• Problem requirements:
Nothing is needed except the lines below that run from the one with "X211111654Y-68343685D01*" through the one with "X214897369Y-67700828D01*", repeated exactly.

• Dataset extract:
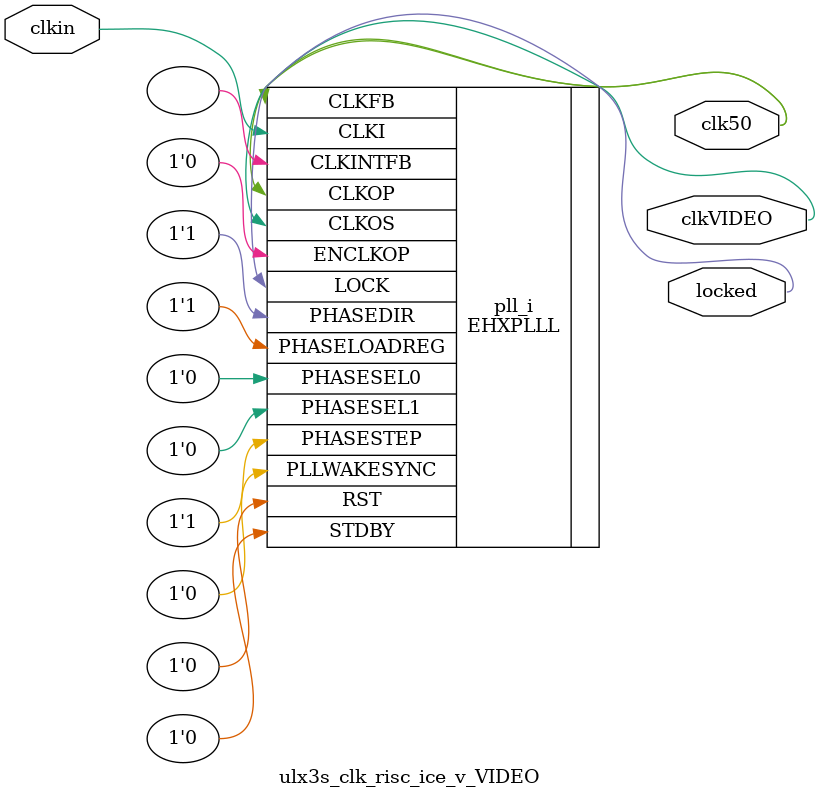
<source format=v>
module ulx3s_clk_risc_ice_v_VIDEO
(
    input clkin,         // 25 MHz, 0 deg
    output  clkVIDEO,    // 25 MHz, 0 deg       // VIDEO
    output  clk50 ,      // 50 MHz, 0 deg       // GPU
    output  locked
);
(* FREQUENCY_PIN_CLKI="25" *)
(* FREQUENCY_PIN_CLKOP="50" *)
(* FREQUENCY_PIN_CLKOS="25" *)
(* FREQUENCY_PIN_CLKOS2="25" *)
(* FREQUENCY_PIN_CLKOS3="25" *)
(* ICP_CURRENT="12" *) (* LPF_RESISTOR="8" *) (* MFG_ENABLE_FILTEROPAMP="1" *) (* MFG_GMCREF_SEL="2" *)
EHXPLLL #(
        .PLLRST_ENA("DISABLED"),
        .INTFB_WAKE("DISABLED"),
        .STDBY_ENABLE("DISABLED"),
        .DPHASE_SOURCE("DISABLED"),
        .OUTDIVIDER_MUXA("DIVA"),
        .OUTDIVIDER_MUXB("DIVB"),
        .OUTDIVIDER_MUXC("DIVC"),
        .OUTDIVIDER_MUXD("DIVD"),
        .CLKI_DIV(1),
        .CLKOP_ENABLE("ENABLED"),
        .CLKOP_DIV(12),
        .CLKOP_CPHASE(5),
        .CLKOP_FPHASE(0),
        .CLKOS_ENABLE("ENABLED"),
        .CLKOS_DIV(24),
        .CLKOS_CPHASE(5),
        .CLKOS_FPHASE(0),
        .FEEDBK_PATH("CLKOP"),
        .CLKFB_DIV(2)
    ) pll_i (
        .RST(1'b0),
        .STDBY(1'b0),
        .CLKI(clkin),
        .CLKOP(clk50),
        .CLKOS(clkVIDEO),
        .CLKFB(clk50),
        .CLKINTFB(),
        .PHASESEL0(1'b0),
        .PHASESEL1(1'b0),
        .PHASEDIR(1'b1),
        .PHASESTEP(1'b1),
        .PHASELOADREG(1'b1),
        .PLLWAKESYNC(1'b0),
        .ENCLKOP(1'b0),
        .LOCK(locked)
	);
endmodule

</source>
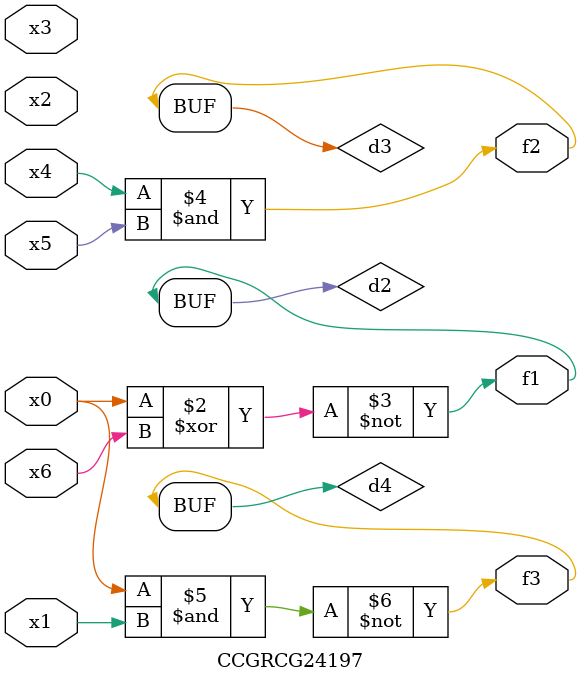
<source format=v>
module CCGRCG24197(
	input x0, x1, x2, x3, x4, x5, x6,
	output f1, f2, f3
);

	wire d1, d2, d3, d4;

	nor (d1, x0);
	xnor (d2, x0, x6);
	and (d3, x4, x5);
	nand (d4, x0, x1);
	assign f1 = d2;
	assign f2 = d3;
	assign f3 = d4;
endmodule

</source>
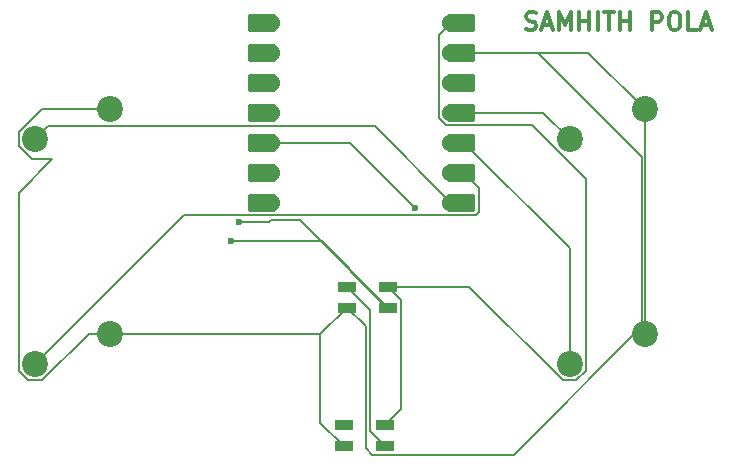
<source format=gbr>
%TF.GenerationSoftware,KiCad,Pcbnew,9.0.2*%
%TF.CreationDate,2025-05-18T21:43:26-07:00*%
%TF.ProjectId,proj,70726f6a-2e6b-4696-9361-645f70636258,rev?*%
%TF.SameCoordinates,Original*%
%TF.FileFunction,Copper,L1,Top*%
%TF.FilePolarity,Positive*%
%FSLAX46Y46*%
G04 Gerber Fmt 4.6, Leading zero omitted, Abs format (unit mm)*
G04 Created by KiCad (PCBNEW 9.0.2) date 2025-05-18 21:43:26*
%MOMM*%
%LPD*%
G01*
G04 APERTURE LIST*
G04 Aperture macros list*
%AMRoundRect*
0 Rectangle with rounded corners*
0 $1 Rounding radius*
0 $2 $3 $4 $5 $6 $7 $8 $9 X,Y pos of 4 corners*
0 Add a 4 corners polygon primitive as box body*
4,1,4,$2,$3,$4,$5,$6,$7,$8,$9,$2,$3,0*
0 Add four circle primitives for the rounded corners*
1,1,$1+$1,$2,$3*
1,1,$1+$1,$4,$5*
1,1,$1+$1,$6,$7*
1,1,$1+$1,$8,$9*
0 Add four rect primitives between the rounded corners*
20,1,$1+$1,$2,$3,$4,$5,0*
20,1,$1+$1,$4,$5,$6,$7,0*
20,1,$1+$1,$6,$7,$8,$9,0*
20,1,$1+$1,$8,$9,$2,$3,0*%
G04 Aperture macros list end*
%ADD10C,0.300000*%
%TA.AperFunction,NonConductor*%
%ADD11C,0.300000*%
%TD*%
%TA.AperFunction,SMDPad,CuDef*%
%ADD12RoundRect,0.152400X-1.063600X-0.609600X1.063600X-0.609600X1.063600X0.609600X-1.063600X0.609600X0*%
%TD*%
%TA.AperFunction,ComponentPad*%
%ADD13C,1.524000*%
%TD*%
%TA.AperFunction,SMDPad,CuDef*%
%ADD14RoundRect,0.152400X1.063600X0.609600X-1.063600X0.609600X-1.063600X-0.609600X1.063600X-0.609600X0*%
%TD*%
%TA.AperFunction,ComponentPad*%
%ADD15C,2.200000*%
%TD*%
%TA.AperFunction,SMDPad,CuDef*%
%ADD16R,1.600000X0.850000*%
%TD*%
%TA.AperFunction,ViaPad*%
%ADD17C,0.600000*%
%TD*%
%TA.AperFunction,Conductor*%
%ADD18C,0.200000*%
%TD*%
G04 APERTURE END LIST*
D10*
D11*
X199683082Y-69129400D02*
X199897368Y-69200828D01*
X199897368Y-69200828D02*
X200254510Y-69200828D01*
X200254510Y-69200828D02*
X200397368Y-69129400D01*
X200397368Y-69129400D02*
X200468796Y-69057971D01*
X200468796Y-69057971D02*
X200540225Y-68915114D01*
X200540225Y-68915114D02*
X200540225Y-68772257D01*
X200540225Y-68772257D02*
X200468796Y-68629400D01*
X200468796Y-68629400D02*
X200397368Y-68557971D01*
X200397368Y-68557971D02*
X200254510Y-68486542D01*
X200254510Y-68486542D02*
X199968796Y-68415114D01*
X199968796Y-68415114D02*
X199825939Y-68343685D01*
X199825939Y-68343685D02*
X199754510Y-68272257D01*
X199754510Y-68272257D02*
X199683082Y-68129400D01*
X199683082Y-68129400D02*
X199683082Y-67986542D01*
X199683082Y-67986542D02*
X199754510Y-67843685D01*
X199754510Y-67843685D02*
X199825939Y-67772257D01*
X199825939Y-67772257D02*
X199968796Y-67700828D01*
X199968796Y-67700828D02*
X200325939Y-67700828D01*
X200325939Y-67700828D02*
X200540225Y-67772257D01*
X201111653Y-68772257D02*
X201825939Y-68772257D01*
X200968796Y-69200828D02*
X201468796Y-67700828D01*
X201468796Y-67700828D02*
X201968796Y-69200828D01*
X202468795Y-69200828D02*
X202468795Y-67700828D01*
X202468795Y-67700828D02*
X202968795Y-68772257D01*
X202968795Y-68772257D02*
X203468795Y-67700828D01*
X203468795Y-67700828D02*
X203468795Y-69200828D01*
X204183081Y-69200828D02*
X204183081Y-67700828D01*
X204183081Y-68415114D02*
X205040224Y-68415114D01*
X205040224Y-69200828D02*
X205040224Y-67700828D01*
X205754510Y-69200828D02*
X205754510Y-67700828D01*
X206254511Y-67700828D02*
X207111654Y-67700828D01*
X206683082Y-69200828D02*
X206683082Y-67700828D01*
X207611653Y-69200828D02*
X207611653Y-67700828D01*
X207611653Y-68415114D02*
X208468796Y-68415114D01*
X208468796Y-69200828D02*
X208468796Y-67700828D01*
X210325939Y-69200828D02*
X210325939Y-67700828D01*
X210325939Y-67700828D02*
X210897368Y-67700828D01*
X210897368Y-67700828D02*
X211040225Y-67772257D01*
X211040225Y-67772257D02*
X211111654Y-67843685D01*
X211111654Y-67843685D02*
X211183082Y-67986542D01*
X211183082Y-67986542D02*
X211183082Y-68200828D01*
X211183082Y-68200828D02*
X211111654Y-68343685D01*
X211111654Y-68343685D02*
X211040225Y-68415114D01*
X211040225Y-68415114D02*
X210897368Y-68486542D01*
X210897368Y-68486542D02*
X210325939Y-68486542D01*
X212111654Y-67700828D02*
X212397368Y-67700828D01*
X212397368Y-67700828D02*
X212540225Y-67772257D01*
X212540225Y-67772257D02*
X212683082Y-67915114D01*
X212683082Y-67915114D02*
X212754511Y-68200828D01*
X212754511Y-68200828D02*
X212754511Y-68700828D01*
X212754511Y-68700828D02*
X212683082Y-68986542D01*
X212683082Y-68986542D02*
X212540225Y-69129400D01*
X212540225Y-69129400D02*
X212397368Y-69200828D01*
X212397368Y-69200828D02*
X212111654Y-69200828D01*
X212111654Y-69200828D02*
X211968797Y-69129400D01*
X211968797Y-69129400D02*
X211825939Y-68986542D01*
X211825939Y-68986542D02*
X211754511Y-68700828D01*
X211754511Y-68700828D02*
X211754511Y-68200828D01*
X211754511Y-68200828D02*
X211825939Y-67915114D01*
X211825939Y-67915114D02*
X211968797Y-67772257D01*
X211968797Y-67772257D02*
X212111654Y-67700828D01*
X214111654Y-69200828D02*
X213397368Y-69200828D01*
X213397368Y-69200828D02*
X213397368Y-67700828D01*
X214540226Y-68772257D02*
X215254512Y-68772257D01*
X214397369Y-69200828D02*
X214897369Y-67700828D01*
X214897369Y-67700828D02*
X215397369Y-69200828D01*
D12*
%TO.P,U1,14,VBUS*%
%TO.N,+5V*%
X194192500Y-68580000D03*
D13*
X193357500Y-68580000D03*
D12*
%TO.P,U1,13,GND*%
%TO.N,GND*%
X194192500Y-71120000D03*
D13*
X193357500Y-71120000D03*
D12*
%TO.P,U1,12,3V3*%
%TO.N,unconnected-(U1-3V3-Pad12)*%
X194192500Y-73660000D03*
D13*
X193357500Y-73660000D03*
D12*
%TO.P,U1,11,GPIO3/MOSI*%
%TO.N,Net-(U1-GPIO3{slash}MOSI)*%
X194192500Y-76200000D03*
D13*
X193357500Y-76200000D03*
D12*
%TO.P,U1,10,GPIO4/MISO*%
%TO.N,Net-(U1-GPIO4{slash}MISO)*%
X194192500Y-78740000D03*
D13*
X193357500Y-78740000D03*
D12*
%TO.P,U1,9,GPIO2/SCK*%
%TO.N,Net-(U1-GPIO2{slash}SCK)*%
X194192500Y-81280000D03*
D13*
X193357500Y-81280000D03*
D12*
%TO.P,U1,8,GPIO1/RX*%
%TO.N,Net-(U1-GPIO1{slash}RX)*%
X194192500Y-83820000D03*
D13*
X193357500Y-83820000D03*
%TO.P,U1,7,GPIO0/TX*%
%TO.N,unconnected-(U1-GPIO0{slash}TX-Pad7)*%
X178117500Y-83820000D03*
D14*
X177282500Y-83820000D03*
D13*
%TO.P,U1,6,GPIO7/SCL*%
%TO.N,unconnected-(U1-GPIO7{slash}SCL-Pad6)*%
X178117500Y-81280000D03*
D14*
X177282500Y-81280000D03*
D13*
%TO.P,U1,5,GPIO6/SDA*%
%TO.N,Net-(D1-DIN)*%
X178117500Y-78740000D03*
D14*
X177282500Y-78740000D03*
D13*
%TO.P,U1,4,GPIO29/ADC3/A3*%
%TO.N,unconnected-(U1-GPIO29{slash}ADC3{slash}A3-Pad4)*%
X178117500Y-76200000D03*
D14*
X177282500Y-76200000D03*
D13*
%TO.P,U1,3,GPIO28/ADC2/A2*%
%TO.N,unconnected-(U1-GPIO28{slash}ADC2{slash}A2-Pad3)*%
X178117500Y-73660000D03*
D14*
X177282500Y-73660000D03*
D13*
%TO.P,U1,2,GPIO27/ADC1/A1*%
%TO.N,unconnected-(U1-GPIO27{slash}ADC1{slash}A1-Pad2)*%
X178117500Y-71120000D03*
D14*
X177282500Y-71120000D03*
D13*
%TO.P,U1,1,GPIO26/ADC0/A0*%
%TO.N,unconnected-(U1-GPIO26{slash}ADC0{slash}A0-Pad1)*%
X178117500Y-68580000D03*
D14*
X177282500Y-68580000D03*
%TD*%
D15*
%TO.P,SW4,1,1*%
%TO.N,GND*%
X209708750Y-75882500D03*
%TO.P,SW4,2,2*%
%TO.N,Net-(U1-GPIO3{slash}MOSI)*%
X203358750Y-78422500D03*
%TD*%
%TO.P,SW3,1,1*%
%TO.N,GND*%
X209708750Y-94932500D03*
%TO.P,SW3,2,2*%
%TO.N,Net-(U1-GPIO4{slash}MISO)*%
X203358750Y-97472500D03*
%TD*%
%TO.P,SW2,1,1*%
%TO.N,GND*%
X164465000Y-94932500D03*
%TO.P,SW2,2,2*%
%TO.N,Net-(U1-GPIO2{slash}SCK)*%
X158115000Y-97472500D03*
%TD*%
%TO.P,SW1,1,1*%
%TO.N,GND*%
X164465000Y-75882500D03*
%TO.P,SW1,2,2*%
%TO.N,Net-(U1-GPIO1{slash}RX)*%
X158115000Y-78422500D03*
%TD*%
D16*
%TO.P,D2,1,DOUT*%
%TO.N,unconnected-(D2-DOUT-Pad1)*%
X184243750Y-102681250D03*
%TO.P,D2,2,VSS*%
%TO.N,GND*%
X184243750Y-104431250D03*
%TO.P,D2,3,DIN*%
%TO.N,Net-(D1-DOUT)*%
X187743750Y-104431250D03*
%TO.P,D2,4,VDD*%
%TO.N,+5V*%
X187743750Y-102681250D03*
%TD*%
%TO.P,D1,1,DOUT*%
%TO.N,Net-(D1-DOUT)*%
X184500000Y-90950000D03*
%TO.P,D1,2,VSS*%
%TO.N,GND*%
X184500000Y-92700000D03*
%TO.P,D1,3,DIN*%
%TO.N,Net-(D1-DIN)*%
X188000000Y-92700000D03*
%TO.P,D1,4,VDD*%
%TO.N,+5V*%
X188000000Y-90950000D03*
%TD*%
D17*
%TO.N,Net-(D1-DIN)*%
X174700000Y-87100000D03*
X175400000Y-85483000D03*
X190300000Y-84283000D03*
X188000000Y-92700000D03*
%TD*%
D18*
%TO.N,+5V*%
X187743750Y-102681250D02*
X189101000Y-101324000D01*
X189101000Y-101324000D02*
X189101000Y-92051000D01*
X189101000Y-92051000D02*
X188000000Y-90950000D01*
%TO.N,Net-(D1-DIN)*%
X182400000Y-87100000D02*
X174700000Y-87100000D01*
X188000000Y-92700000D02*
X182400000Y-87100000D01*
%TO.N,GND*%
X193357500Y-71120000D02*
X200651066Y-71120000D01*
X200651066Y-71120000D02*
X209519750Y-79988684D01*
X209519750Y-79988684D02*
X209519750Y-94279970D01*
X209519750Y-94279970D02*
X198642470Y-105157250D01*
X186099000Y-104613500D02*
X186099000Y-94299000D01*
X186099000Y-94299000D02*
X184500000Y-92700000D01*
X198642470Y-105157250D02*
X186642750Y-105157250D01*
X186642750Y-105157250D02*
X186099000Y-104613500D01*
%TO.N,+5V*%
X188000000Y-90950000D02*
X194854936Y-90950000D01*
X204759750Y-98052814D02*
X204759750Y-81804814D01*
X192294500Y-69643000D02*
X193357500Y-68580000D01*
X194854936Y-90950000D02*
X202778436Y-98873500D01*
X202778436Y-98873500D02*
X203939064Y-98873500D01*
X203939064Y-98873500D02*
X204759750Y-98052814D01*
X204759750Y-81804814D02*
X200217936Y-77263000D01*
X200217936Y-77263000D02*
X192917190Y-77263000D01*
X192917190Y-77263000D02*
X192294500Y-76640310D01*
X192294500Y-76640310D02*
X192294500Y-69643000D01*
%TO.N,GND*%
X209708750Y-94932500D02*
X209708750Y-75882500D01*
X193357500Y-71120000D02*
X204946250Y-71120000D01*
X204946250Y-71120000D02*
X209708750Y-75882500D01*
%TO.N,Net-(U1-GPIO3{slash}MOSI)*%
X193357500Y-76200000D02*
X201136250Y-76200000D01*
X201136250Y-76200000D02*
X203358750Y-78422500D01*
%TO.N,Net-(U1-GPIO4{slash}MISO)*%
X193357500Y-78740000D02*
X194435130Y-78740000D01*
X194435130Y-78740000D02*
X203358750Y-87663620D01*
X203358750Y-87663620D02*
X203358750Y-97472500D01*
%TO.N,Net-(D1-DIN)*%
X177918500Y-85483000D02*
X175400000Y-85483000D01*
X178117500Y-85284000D02*
X177918500Y-85483000D01*
X178117500Y-78740000D02*
X184757000Y-78740000D01*
X184757000Y-78740000D02*
X190300000Y-84283000D01*
X188000000Y-92700000D02*
X187923000Y-92700000D01*
X187923000Y-92700000D02*
X180507000Y-85284000D01*
X180507000Y-85284000D02*
X178117500Y-85284000D01*
%TO.N,Net-(D1-DOUT)*%
X187743750Y-104431250D02*
X186500000Y-103187500D01*
X186500000Y-103187500D02*
X186500000Y-92950000D01*
X186500000Y-92950000D02*
X184500000Y-90950000D01*
%TO.N,GND*%
X184243750Y-104431250D02*
X182267500Y-102455000D01*
X182267500Y-102455000D02*
X182267500Y-94932500D01*
X164465000Y-94932500D02*
X162636314Y-94932500D01*
X156714000Y-79002814D02*
X156714000Y-77842186D01*
X162636314Y-94932500D02*
X158695314Y-98873500D01*
X158695314Y-98873500D02*
X157534686Y-98873500D01*
X157534686Y-98873500D02*
X156714000Y-98052814D01*
X156714000Y-77842186D02*
X158673686Y-75882500D01*
X156714000Y-98052814D02*
X156714000Y-82965442D01*
X157816628Y-80105442D02*
X156714000Y-79002814D01*
X156714000Y-82965442D02*
X159574000Y-80105442D01*
X159574000Y-80105442D02*
X157816628Y-80105442D01*
X158673686Y-75882500D02*
X164465000Y-75882500D01*
X164465000Y-94932500D02*
X182267500Y-94932500D01*
X182267500Y-94932500D02*
X184500000Y-92700000D01*
%TO.N,Net-(U1-GPIO2{slash}SCK)*%
X158115000Y-97472500D02*
X170704500Y-84883000D01*
X170704500Y-84883000D02*
X195448126Y-84883000D01*
X194435130Y-81280000D02*
X193357500Y-81280000D01*
X195448126Y-84883000D02*
X195709500Y-84621626D01*
X195709500Y-82554370D02*
X194435130Y-81280000D01*
X195709500Y-84621626D02*
X195709500Y-82554370D01*
%TO.N,Net-(U1-GPIO1{slash}RX)*%
X158115000Y-78422500D02*
X159214999Y-77322501D01*
X159214999Y-77322501D02*
X186860001Y-77322501D01*
X186860001Y-77322501D02*
X193357500Y-83820000D01*
%TD*%
M02*

</source>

• Response to the exercise:
X211111654Y-68343685D01*
X211111654Y-68343685D02*
X211040225Y-68415114D01*
X211040225Y-68415114D02*
X210897368Y-68486542D01*
X210897368Y-68486542D02*
X210325939Y-68486542D01*
X212111654Y-67700828D02*
X212397368Y-67700828D01*
X212397368Y-67700828D02*
X212540225Y-67772257D01*
X212540225Y-67772257D02*
X212683082Y-67915114D01*
X212683082Y-67915114D02*
X212754511Y-68200828D01*
X212754511Y-68200828D02*
X212754511Y-68700828D01*
X212754511Y-68700828D02*
X212683082Y-68986542D01*
X212683082Y-68986542D02*
X212540225Y-69129400D01*
X212540225Y-69129400D02*
X212397368Y-69200828D01*
X212397368Y-69200828D02*
X212111654Y-69200828D01*
X212111654Y-69200828D02*
X211968797Y-69129400D01*
X211968797Y-69129400D02*
X211825939Y-68986542D01*
X211825939Y-68986542D02*
X211754511Y-68700828D01*
X211754511Y-68700828D02*
X211754511Y-68200828D01*
X211754511Y-68200828D02*
X211825939Y-67915114D01*
X211825939Y-67915114D02*
X211968797Y-67772257D01*
X211968797Y-67772257D02*
X212111654Y-67700828D01*
X214111654Y-69200828D02*
X213397368Y-69200828D01*
X213397368Y-69200828D02*
X213397368Y-67700828D01*
X214540226Y-68772257D02*
X215254512Y-68772257D01*
X214397369Y-69200828D02*
X214897369Y-67700828D01*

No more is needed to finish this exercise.